Work required |
Please swap "GW" for "gigawatts" throughout the rows below, changing nothing else.

── Exercise data ──

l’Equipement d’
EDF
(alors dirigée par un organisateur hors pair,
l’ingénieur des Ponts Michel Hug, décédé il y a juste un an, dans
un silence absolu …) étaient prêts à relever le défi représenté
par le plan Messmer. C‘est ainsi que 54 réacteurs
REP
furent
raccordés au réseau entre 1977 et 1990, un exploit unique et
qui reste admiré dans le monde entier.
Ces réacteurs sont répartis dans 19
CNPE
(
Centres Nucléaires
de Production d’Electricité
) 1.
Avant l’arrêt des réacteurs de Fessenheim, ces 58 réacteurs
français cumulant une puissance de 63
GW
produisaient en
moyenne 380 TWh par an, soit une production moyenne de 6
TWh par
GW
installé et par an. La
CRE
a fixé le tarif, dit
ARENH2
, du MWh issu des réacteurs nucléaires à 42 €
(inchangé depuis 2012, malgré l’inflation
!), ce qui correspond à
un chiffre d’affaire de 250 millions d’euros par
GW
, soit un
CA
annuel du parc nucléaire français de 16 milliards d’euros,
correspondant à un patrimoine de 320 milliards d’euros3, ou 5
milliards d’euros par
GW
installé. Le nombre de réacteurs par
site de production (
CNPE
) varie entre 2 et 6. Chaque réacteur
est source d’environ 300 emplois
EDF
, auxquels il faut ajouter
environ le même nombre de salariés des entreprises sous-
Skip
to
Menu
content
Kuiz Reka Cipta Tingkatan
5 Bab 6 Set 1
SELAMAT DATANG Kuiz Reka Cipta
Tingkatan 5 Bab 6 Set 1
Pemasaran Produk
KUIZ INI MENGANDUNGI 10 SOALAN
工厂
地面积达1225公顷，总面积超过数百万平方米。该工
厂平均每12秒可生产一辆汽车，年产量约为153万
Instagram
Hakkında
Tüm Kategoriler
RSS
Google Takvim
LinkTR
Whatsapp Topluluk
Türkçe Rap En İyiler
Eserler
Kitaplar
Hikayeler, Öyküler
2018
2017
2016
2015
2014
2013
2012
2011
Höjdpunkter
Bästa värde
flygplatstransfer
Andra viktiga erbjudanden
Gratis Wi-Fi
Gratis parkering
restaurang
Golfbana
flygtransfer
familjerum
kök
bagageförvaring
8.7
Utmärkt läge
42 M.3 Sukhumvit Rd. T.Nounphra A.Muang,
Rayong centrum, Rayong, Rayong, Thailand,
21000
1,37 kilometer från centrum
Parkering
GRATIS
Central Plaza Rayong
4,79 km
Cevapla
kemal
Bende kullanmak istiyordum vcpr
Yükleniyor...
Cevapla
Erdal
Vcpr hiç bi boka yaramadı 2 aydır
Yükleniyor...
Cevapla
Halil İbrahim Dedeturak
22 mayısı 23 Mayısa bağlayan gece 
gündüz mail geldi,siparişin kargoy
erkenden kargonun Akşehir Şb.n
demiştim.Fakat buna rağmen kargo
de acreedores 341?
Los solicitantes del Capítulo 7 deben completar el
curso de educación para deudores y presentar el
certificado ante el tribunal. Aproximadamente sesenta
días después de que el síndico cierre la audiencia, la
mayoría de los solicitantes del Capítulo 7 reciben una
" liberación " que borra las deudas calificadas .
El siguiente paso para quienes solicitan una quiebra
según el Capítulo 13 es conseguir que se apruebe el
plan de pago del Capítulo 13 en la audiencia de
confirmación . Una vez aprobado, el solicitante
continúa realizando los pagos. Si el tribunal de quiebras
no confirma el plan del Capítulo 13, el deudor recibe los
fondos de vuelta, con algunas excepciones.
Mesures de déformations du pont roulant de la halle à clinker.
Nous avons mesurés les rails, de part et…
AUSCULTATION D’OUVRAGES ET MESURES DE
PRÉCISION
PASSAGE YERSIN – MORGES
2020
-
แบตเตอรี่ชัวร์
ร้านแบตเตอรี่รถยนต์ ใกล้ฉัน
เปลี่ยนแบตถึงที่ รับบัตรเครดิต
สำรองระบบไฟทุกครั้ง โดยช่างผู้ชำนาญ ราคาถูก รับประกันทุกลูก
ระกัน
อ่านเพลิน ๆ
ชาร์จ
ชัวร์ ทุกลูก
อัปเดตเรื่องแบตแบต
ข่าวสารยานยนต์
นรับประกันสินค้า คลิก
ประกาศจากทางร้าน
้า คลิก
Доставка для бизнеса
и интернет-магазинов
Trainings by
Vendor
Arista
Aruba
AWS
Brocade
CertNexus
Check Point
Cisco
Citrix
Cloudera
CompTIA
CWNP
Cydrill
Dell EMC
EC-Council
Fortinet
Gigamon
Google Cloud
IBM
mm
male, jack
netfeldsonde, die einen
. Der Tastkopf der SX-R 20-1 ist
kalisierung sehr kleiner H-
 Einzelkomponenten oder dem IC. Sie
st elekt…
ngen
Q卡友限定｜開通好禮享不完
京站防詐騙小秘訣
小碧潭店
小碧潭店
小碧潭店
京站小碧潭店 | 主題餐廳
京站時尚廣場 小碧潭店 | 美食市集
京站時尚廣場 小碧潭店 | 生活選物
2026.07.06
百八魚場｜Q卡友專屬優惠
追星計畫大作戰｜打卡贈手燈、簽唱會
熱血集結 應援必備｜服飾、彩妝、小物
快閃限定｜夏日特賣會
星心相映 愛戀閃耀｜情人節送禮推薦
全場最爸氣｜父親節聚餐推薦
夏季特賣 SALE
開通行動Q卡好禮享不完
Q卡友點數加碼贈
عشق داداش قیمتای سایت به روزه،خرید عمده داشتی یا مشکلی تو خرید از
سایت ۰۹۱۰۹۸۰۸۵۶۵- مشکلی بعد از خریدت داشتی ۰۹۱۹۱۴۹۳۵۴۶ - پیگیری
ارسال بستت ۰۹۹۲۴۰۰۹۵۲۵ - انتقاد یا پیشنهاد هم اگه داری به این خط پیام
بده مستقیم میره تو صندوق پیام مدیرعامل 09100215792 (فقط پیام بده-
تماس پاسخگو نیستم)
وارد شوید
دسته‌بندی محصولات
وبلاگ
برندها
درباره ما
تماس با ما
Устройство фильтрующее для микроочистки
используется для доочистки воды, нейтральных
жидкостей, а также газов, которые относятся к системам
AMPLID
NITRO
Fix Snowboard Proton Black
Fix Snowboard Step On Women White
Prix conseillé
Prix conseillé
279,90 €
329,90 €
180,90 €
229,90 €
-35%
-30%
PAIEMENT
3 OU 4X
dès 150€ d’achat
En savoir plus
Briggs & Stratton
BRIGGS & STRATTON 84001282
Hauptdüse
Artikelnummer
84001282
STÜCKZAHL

───

Response area |
l’Equipement d’
EDF
(alors dirigée par un organisateur hors pair,
l’ingénieur des Ponts Michel Hug, décédé il y a juste un an, dans
un silence absolu …) étaient prêts à relever le défi représenté
par le plan Messmer. C‘est ainsi que 54 réacteurs
REP
furent
raccordés au réseau entre 1977 et 1990, un exploit unique et
qui reste admiré dans le monde entier.
Ces réacteurs sont répartis dans 19
CNPE
(
Centres Nucléaires
de Production d’Electricité
) 1.
Avant l’arrêt des réacteurs de Fessenheim, ces 58 réacteurs
français cumulant une puissance de 63
gigawatts
produisaient en
moyenne 380 TWh par an, soit une production moyenne de 6
TWh par
gigawatts
installé et par an. La
CRE
a fixé le tarif, dit
ARENH2
, du MWh issu des réacteurs nucléaires à 42 €
(inchangé depuis 2012, malgré l’inflation
!), ce qui correspond à
un chiffre d’affaire de 250 millions d’euros par
gigawatts
, soit un
CA
annuel du parc nucléaire français de 16 milliards d’euros,
correspondant à un patrimoine de 320 milliards d’euros3, ou 5
milliards d’euros par
gigawatts
installé. Le nombre de réacteurs par
site de production (
CNPE
) varie entre 2 et 6. Chaque réacteur
est source d’environ 300 emplois
EDF
, auxquels il faut ajouter
environ le même nombre de salariés des entreprises sous-
Skip
to
Menu
content
Kuiz Reka Cipta Tingkatan
5 Bab 6 Set 1
SELAMAT DATANG Kuiz Reka Cipta
Tingkatan 5 Bab 6 Set 1
Pemasaran Produk
KUIZ INI MENGANDUNGI 10 SOALAN
工厂
地面积达1225公顷，总面积超过数百万平方米。该工
厂平均每12秒可生产一辆汽车，年产量约为153万
Instagram
Hakkında
Tüm Kategoriler
RSS
Google Takvim
LinkTR
Whatsapp Topluluk
Türkçe Rap En İyiler
Eserler
Kitaplar
Hikayeler, Öyküler
2018
2017
2016
2015
2014
2013
2012
2011
Höjdpunkter
Bästa värde
flygplatstransfer
Andra viktiga erbjudanden
Gratis Wi-Fi
Gratis parkering
restaurang
Golfbana
flygtransfer
familjerum
kök
bagageförvaring
8.7
Utmärkt läge
42 M.3 Sukhumvit Rd. T.Nounphra A.Muang,
Rayong centrum, Rayong, Rayong, Thailand,
21000
1,37 kilometer från centrum
Parkering
GRATIS
Central Plaza Rayong
4,79 km
Cevapla
kemal
Bende kullanmak istiyordum vcpr
Yükleniyor...
Cevapla
Erdal
Vcpr hiç bi boka yaramadı 2 aydır
Yükleniyor...
Cevapla
Halil İbrahim Dedeturak
22 mayısı 23 Mayısa bağlayan gece 
gündüz mail geldi,siparişin kargoy
erkenden kargonun Akşehir Şb.n
demiştim.Fakat buna rağmen kargo
de acreedores 341?
Los solicitantes del Capítulo 7 deben completar el
curso de educación para deudores y presentar el
certificado ante el tribunal. Aproximadamente sesenta
días después de que el síndico cierre la audiencia, la
mayoría de los solicitantes del Capítulo 7 reciben una
" liberación " que borra las deudas calificadas .
El siguiente paso para quienes solicitan una quiebra
según el Capítulo 13 es conseguir que se apruebe el
plan de pago del Capítulo 13 en la audiencia de
confirmación . Una vez aprobado, el solicitante
continúa realizando los pagos. Si el tribunal de quiebras
no confirma el plan del Capítulo 13, el deudor recibe los
fondos de vuelta, con algunas excepciones.
Mesures de déformations du pont roulant de la halle à clinker.
Nous avons mesurés les rails, de part et…
AUSCULTATION D’OUVRAGES ET MESURES DE
PRÉCISION
PASSAGE YERSIN – MORGES
2020
-
แบตเตอรี่ชัวร์
ร้านแบตเตอรี่รถยนต์ ใกล้ฉัน
เปลี่ยนแบตถึงที่ รับบัตรเครดิต
สำรองระบบไฟทุกครั้ง โดยช่างผู้ชำนาญ ราคาถูก รับประกันทุกลูก
ระกัน
อ่านเพลิน ๆ
ชาร์จ
ชัวร์ ทุกลูก
อัปเดตเรื่องแบตแบต
ข่าวสารยานยนต์
นรับประกันสินค้า คลิก
ประกาศจากทางร้าน
้า คลิก
Доставка для бизнеса
и интернет-магазинов
Trainings by
Vendor
Arista
Aruba
AWS
Brocade
CertNexus
Check Point
Cisco
Citrix
Cloudera
CompTIA
CWNP
Cydrill
Dell EMC
EC-Council
Fortinet
Gigamon
Google Cloud
IBM
mm
male, jack
netfeldsonde, die einen
. Der Tastkopf der SX-R 20-1 ist
kalisierung sehr kleiner H-
 Einzelkomponenten oder dem IC. Sie
st elekt…
ngen
Q卡友限定｜開通好禮享不完
京站防詐騙小秘訣
小碧潭店
小碧潭店
小碧潭店
京站小碧潭店 | 主題餐廳
京站時尚廣場 小碧潭店 | 美食市集
京站時尚廣場 小碧潭店 | 生活選物
2026.07.06
百八魚場｜Q卡友專屬優惠
追星計畫大作戰｜打卡贈手燈、簽唱會
熱血集結 應援必備｜服飾、彩妝、小物
快閃限定｜夏日特賣會
星心相映 愛戀閃耀｜情人節送禮推薦
全場最爸氣｜父親節聚餐推薦
夏季特賣 SALE
開通行動Q卡好禮享不完
Q卡友點數加碼贈
عشق داداش قیمتای سایت به روزه،خرید عمده داشتی یا مشکلی تو خرید از
سایت ۰۹۱۰۹۸۰۸۵۶۵- مشکلی بعد از خریدت داشتی ۰۹۱۹۱۴۹۳۵۴۶ - پیگیری
ارسال بستت ۰۹۹۲۴۰۰۹۵۲۵ - انتقاد یا پیشنهاد هم اگه داری به این خط پیام
بده مستقیم میره تو صندوق پیام مدیرعامل 09100215792 (فقط پیام بده-
تماس پاسخگو نیستم)
وارد شوید
دسته‌بندی محصولات
وبلاگ
برندها
درباره ما
تماس با ما
Устройство фильтрующее для микроочистки
используется для доочистки воды, нейтральных
жидкостей, а также газов, которые относятся к системам
AMPLID
NITRO
Fix Snowboard Proton Black
Fix Snowboard Step On Women White
Prix conseillé
Prix conseillé
279,90 €
329,90 €
180,90 €
229,90 €
-35%
-30%
PAIEMENT
3 OU 4X
dès 150€ d’achat
En savoir plus
Briggs & Stratton
BRIGGS & STRATTON 84001282
Hauptdüse
Artikelnummer
84001282
STÜCKZAHL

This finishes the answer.